The Port Authority of Bilbao has announced the public procedure for the sale by auction of the plot of land and buildings of the Olabarri Palace in Bilbao, with a starting price of EUR 10,470,798.82, excluding taxes. The deadline for submission of bids in sealed envelopes is 28 April.
The winning bid must ensure that any subsequent building, renovation, refurbishment and/or fitting out of the building complies with all applicable levels of heritage conservation and architectural protection required by this unique building. In addition, any intervention and action inside the building must conserve those elements deemed to be of special historical or heritage value.
The historic headquarters of the Port Authority are located on a plot of land with an approximate surface area of 2,000 m² and a constructed surface area of some 4,200 m². It is made up of two adjoining buildings connected to each other, namely the mansion at Campo Volantín no. 37 and the adjacent functional building at Huertas de la Villa no. 35. At present, this building complex is used by the Port Authority for residual purposes, given that its entire staff moved some years ago to the new offices in the Outer Abra, in the Santurtzi area, where most of the activity of the Port of Bilbao is concentrated.
126 years of history
In 1894, the architect Julián de Zubizarreta was commissioned to design the residence of the married couple José María de Olabarri y Massino and Manuela Zubiria e Ybarra, in an emblematic position on the Paseo del
Campo Volantín.
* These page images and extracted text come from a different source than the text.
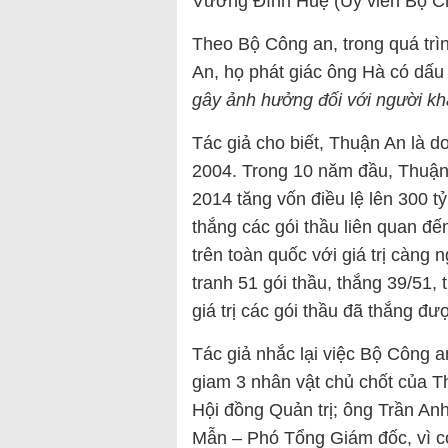
Vương Đình Huệ (Ủy viên Bộ Chín
Theo Bộ Công an, trong quá trìn
An, họ phát giác ông Hà có dấu 
gây ảnh hưởng đối với người khá
Tác giả cho biết, Thuận An là 
2004. Trong 10 năm đầu, Thuận
2014 tăng vốn điều lệ lên 300 tỷ,
thắng các gói thầu liên quan đế
trên toàn quốc với giá trị càng
tranh 51 gói thầu, thắng 39/51,
giá trị các gói thầu đã thắng đ
Tác giả nhắc lại việc Bộ Công a
giam 3 nhân vật chủ chốt của 
Hội đồng Quản trị; ông Trần A
Mẫn – Phó Tổng Giám đốc, vì có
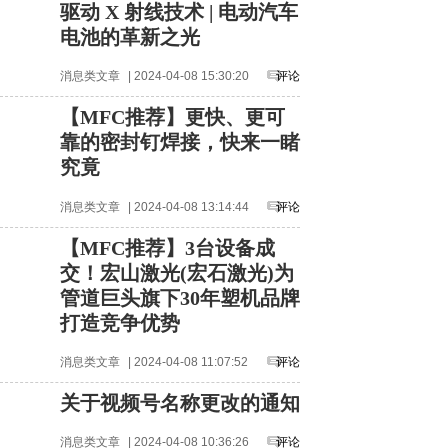
驱动 X 射线技术 | 电动汽车
电池的革新之光
消息类文章
| 2024-04-08 15:30:20
评论
【MFC推荐】更快、更可
靠的密封钉焊接，快来一睹
究竟
消息类文章
| 2024-04-08 13:14:44
评论
【MFC推荐】3台设备成
交！宏山激光(宏石激光)为
管道巨头旗下30年塑机品牌
打造竞争优势
消息类文章
| 2024-04-08 11:07:52
评论
关于视频号名称更改的通知
消息类文章
| 2024-04-08 10:36:26
评论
Work on this “hotel”, a term of French origin that was frequently used for houses built in the last third of the 19th century, was completed in April 1897, and the Olabarri family moved in. The building is today one of the few remaining residential constructions on the Paseo del Campo Volantín.
After the Civil War, the building was home to the British Institute until 1952, when it was acquired by the Port Authority (at that time, the Board of Works of the Port) and enlarged by two of the most prestigious architects in Bilbao at that time, Manuel Galíndez and his nephew José María Chapa Galíndez.